Your goal: Present the rows below as a Markdown table with a Line column that numbers each non-blank line in order and a Text column that holds that line, leaving out blank lines and the pictures.

##########

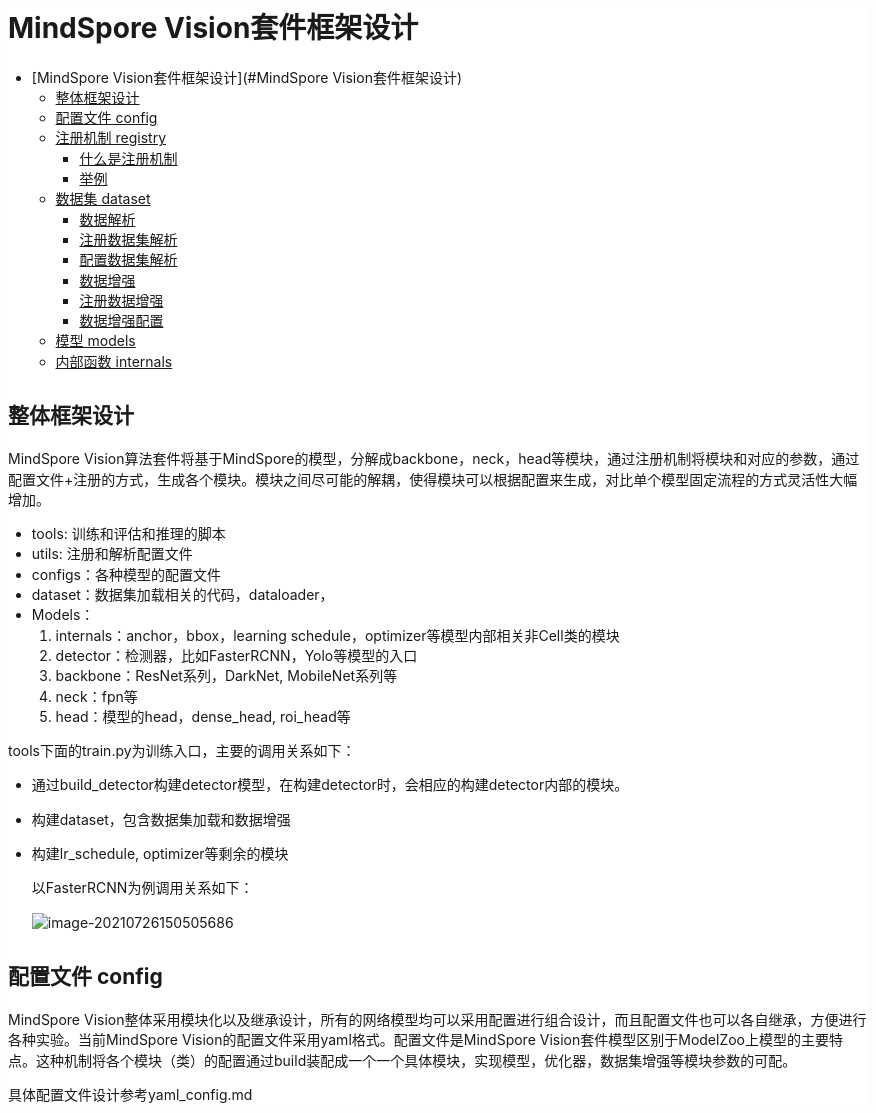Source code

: # MindSpore Vision套件框架设计

- [MindSpore Vision套件框架设计](#MindSpore Vision套件框架设计)
    - [整体框架设计](#整体框架设计)
    - [配置文件 config](#配置文件-config)
    - [注册机制 registry](#注册机制-registry)
        - [什么是注册机制](#什么是注册机制)
        - [举例](#举例)
    - [数据集 dataset](#数据集-dataset)
        - [数据解析](#数据解析)
        - [注册数据集解析](#注册数据集解析)
        - [配置数据集解析](#配置数据集解析)
        - [数据增强](#数据增强)
        - [注册数据增强](#注册数据增强)
        - [数据增强配置](#数据增强配置)
    - [模型 models](#模型-models)
    - [内部函数 internals](#内部函数-internals)

## 整体框架设计

MindSpore Vision算法套件将基于MindSpore的模型，分解成backbone，neck，head等模块，通过注册机制将模块和对应的参数，通过配置文件+注册的方式，生成各个模块。模块之间尽可能的解耦，使得模块可以根据配置来生成，对比单个模型固定流程的方式灵活性大幅增加。

- tools:  训练和评估和推理的脚本
- utils:  注册和解析配置文件
- configs：各种模型的配置文件
- dataset：数据集加载相关的代码，dataloader，
- Models：
  1. internals：anchor，bbox，learning schedule，optimizer等模型内部相关非Cell类的模块
  2. detector：检测器，比如FasterRCNN，Yolo等模型的入口
  3. backbone：ResNet系列，DarkNet, MobileNet系列等
  4. neck：fpn等
  5. head：模型的head，dense_head, roi_head等

tools下面的train.py为训练入口，主要的调用关系如下：

- 通过build_detector构建detector模型，在构建detector时，会相应的构建detector内部的模块。
- 构建dataset，包含数据集加载和数据增强
- 构建lr_schedule, optimizer等剩余的模块

  以FasterRCNN为例调用关系如下：

  ![image-20210726150505686](https://i.loli.net/2021/07/26/3iYe8sH1GTPELZo.png)

## 配置文件 config

MindSpore Vision整体采用模块化以及继承设计，所有的网络模型均可以采用配置进行组合设计，而且配置文件也可以各自继承，方便进行各种实验。当前MindSpore Vision的配置文件采用yaml格式。配置文件是MindSpore Vision套件模型区别于ModelZoo上模型的主要特点。这种机制将各个模块（类）的配置通过build装配成一个一个具体模块，实现模型，优化器，数据集增强等模块参数的可配。

具体配置文件设计参考yaml_config.md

##########

Task result:
| Line | Text |
|---|---|
| 1 | Source code |
| 2 | : # MindSpore Vision套件框架设计 |
| 3 | - [MindSpore Vision套件框架设计](#MindSpore Vision套件框架设计) |
| 4 |     - [整体框架设计](#整体框架设计) |
| 5 |     - [配置文件 config](#配置文件-config) |
| 6 |     - [注册机制 registry](#注册机制-registry) |
| 7 |         - [什么是注册机制](#什么是注册机制) |
| 8 |         - [举例](#举例) |
| 9 |     - [数据集 dataset](#数据集-dataset) |
| 10 |         - [数据解析](#数据解析) |
| 11 |         - [注册数据集解析](#注册数据集解析) |
| 12 |         - [配置数据集解析](#配置数据集解析) |
| 13 |         - [数据增强](#数据增强) |
| 14 |         - [注册数据增强](#注册数据增强) |
| 15 |         - [数据增强配置](#数据增强配置) |
| 16 |     - [模型 models](#模型-models) |
| 17 |     - [内部函数 internals](#内部函数-internals) |
| 18 | ## 整体框架设计 |
| 19 | MindSpore Vision算法套件将基于MindSpore的模型，分解成backbone，neck，head等模块，通过注册机制将模块和对应的参数，通过配置文件+注册的方式，生成各个模块。模块之间尽可能的解耦，使得模块可以根据配置来生成，对比单个模型固定流程的方式灵活性大幅增加。 |
| 20 | - tools:  训练和评估和推理的脚本 |
| 21 | - utils:  注册和解析配置文件 |
| 22 | - configs：各种模型的配置文件 |
| 23 | - dataset：数据集加载相关的代码，dataloader， |
| 24 | - Models： |
| 25 |   1. internals：anchor，bbox，learning schedule，optimizer等模型内部相关非Cell类的模块 |
| 26 |   2. detector：检测器，比如FasterRCNN，Yolo等模型的入口 |
| 27 |   3. backbone：ResNet系列，DarkNet, MobileNet系列等 |
| 28 |   4. neck：fpn等 |
| 29 |   5. head：模型的head，dense_head, roi_head等 |
| 30 | tools下面的train.py为训练入口，主要的调用关系如下： |
| 31 | - 通过build_detector构建detector模型，在构建detector时，会相应的构建detector内部的模块。 |
| 32 | - 构建dataset，包含数据集加载和数据增强 |
| 33 | - 构建lr_schedule, optimizer等剩余的模块 |
| 34 |   以FasterRCNN为例调用关系如下： |
| 35 |   ![image-20210726150505686](https://i.loli.net/2021/07/26/3iYe8sH1GTPELZo.png) |
| 36 | ## 配置文件 config |
| 37 | MindSpore Vision整体采用模块化以及继承设计，所有的网络模型均可以采用配置进行组合设计，而且配置文件也可以各自继承，方便进行各种实验。当前MindSpore Vision的配置文件采用yaml格式。配置文件是MindSpore Vision套件模型区别于ModelZoo上模型的主要特点。这种机制将各个模块（类）的配置通过build装配成一个一个具体模块，实现模型，优化器，数据集增强等模块参数的可配。 |
| 38 | 具体配置文件设计参考yaml_config.md |